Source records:
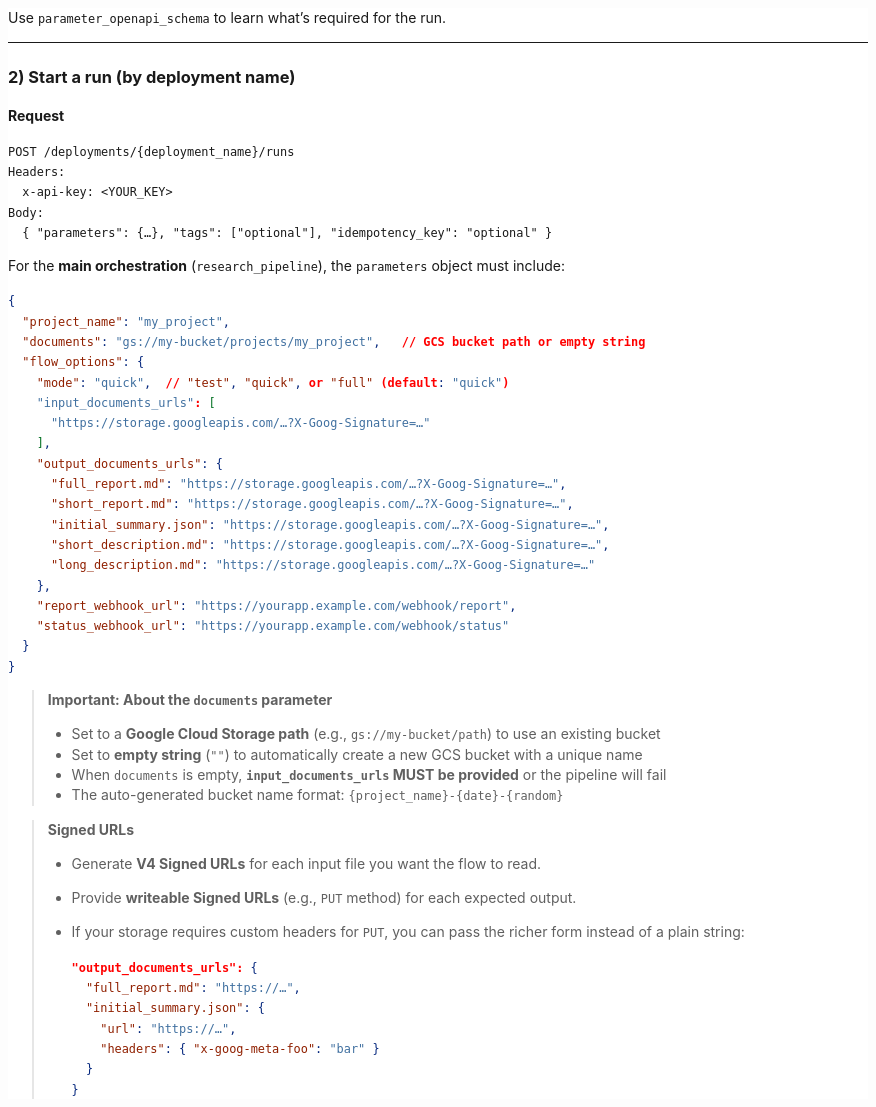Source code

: Use `parameter_openapi_schema` to learn what’s required for the run.

---

### 2) Start a run (by deployment name)

**Request**

```
POST /deployments/{deployment_name}/runs
Headers:
  x-api-key: <YOUR_KEY>
Body:
  { "parameters": {…}, "tags": ["optional"], "idempotency_key": "optional" }
```

For the **main orchestration** (`research_pipeline`), the `parameters` object must include:

```json
{
  "project_name": "my_project",
  "documents": "gs://my-bucket/projects/my_project",   // GCS bucket path or empty string
  "flow_options": {
    "mode": "quick",  // "test", "quick", or "full" (default: "quick")
    "input_documents_urls": [
      "https://storage.googleapis.com/…?X-Goog-Signature=…"
    ],
    "output_documents_urls": {
      "full_report.md": "https://storage.googleapis.com/…?X-Goog-Signature=…",
      "short_report.md": "https://storage.googleapis.com/…?X-Goog-Signature=…",
      "initial_summary.json": "https://storage.googleapis.com/…?X-Goog-Signature=…",
      "short_description.md": "https://storage.googleapis.com/…?X-Goog-Signature=…",
      "long_description.md": "https://storage.googleapis.com/…?X-Goog-Signature=…"
    },
    "report_webhook_url": "https://yourapp.example.com/webhook/report",
    "status_webhook_url": "https://yourapp.example.com/webhook/status"
  }
}
```

> **Important: About the `documents` parameter**
>
> * Set to a **Google Cloud Storage path** (e.g., `gs://my-bucket/path`) to use an existing bucket
> * Set to **empty string** (`""`) to automatically create a new GCS bucket with a unique name
> * When `documents` is empty, **`input_documents_urls` MUST be provided** or the pipeline will fail
> * The auto-generated bucket name format: `{project_name}-{date}-{random}`

> **Signed URLs**
>
> * Generate **V4 Signed URLs** for each input file you want the flow to read.
> * Provide **writeable Signed URLs** (e.g., `PUT` method) for each expected output.
> * If your storage requires custom headers for `PUT`, you can pass the richer form instead of a plain string:
>
>   ```json
>   "output_documents_urls": {
>     "full_report.md": "https://…",
>     "initial_summary.json": {
>       "url": "https://…",
>       "headers": { "x-goog-meta-foo": "bar" }
>     }
>   }
>   ```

> Problem requirements
Transcribe the records above exactly, without images.

> Written reply
Source code

: Use `parameter_openapi_schema` to learn what’s required for the run.

---

### 2) Start a run (by deployment name)

**Request**

```
POST /deployments/{deployment_name}/runs
Headers:
  x-api-key: <YOUR_KEY>
Body:
  { "parameters": {…}, "tags": ["optional"], "idempotency_key": "optional" }
```

For the **main orchestration** (`research_pipeline`), the `parameters` object must include:

```json
{
  "project_name": "my_project",
  "documents": "gs://my-bucket/projects/my_project",   // GCS bucket path or empty string
  "flow_options": {
    "mode": "quick",  // "test", "quick", or "full" (default: "quick")
    "input_documents_urls": [
      "https://storage.googleapis.com/…?X-Goog-Signature=…"
    ],
    "output_documents_urls": {
      "full_report.md": "https://storage.googleapis.com/…?X-Goog-Signature=…",
      "short_report.md": "https://storage.googleapis.com/…?X-Goog-Signature=…",
      "initial_summary.json": "https://storage.googleapis.com/…?X-Goog-Signature=…",
      "short_description.md": "https://storage.googleapis.com/…?X-Goog-Signature=…",
      "long_description.md": "https://storage.googleapis.com/…?X-Goog-Signature=…"
    },
    "report_webhook_url": "https://yourapp.example.com/webhook/report",
    "status_webhook_url": "https://yourapp.example.com/webhook/status"
  }
}
```

> **Important: About the `documents` parameter**
>
> * Set to a **Google Cloud Storage path** (e.g., `gs://my-bucket/path`) to use an existing bucket
> * Set to **empty string** (`""`) to automatically create a new GCS bucket with a unique name
> * When `documents` is empty, **`input_documents_urls` MUST be provided** or the pipeline will fail
> * The auto-generated bucket name format: `{project_name}-{date}-{random}`

> **Signed URLs**
>
> * Generate **V4 Signed URLs** for each input file you want the flow to read.
> * Provide **writeable Signed URLs** (e.g., `PUT` method) for each expected output.
> * If your storage requires custom headers for `PUT`, you can pass the richer form instead of a plain string:
>
>   ```json
>   "output_documents_urls": {
>     "full_report.md": "https://…",
>     "initial_summary.json": {
>       "url": "https://…",
>       "headers": { "x-goog-meta-foo": "bar" }
>     }
>   }
>   ```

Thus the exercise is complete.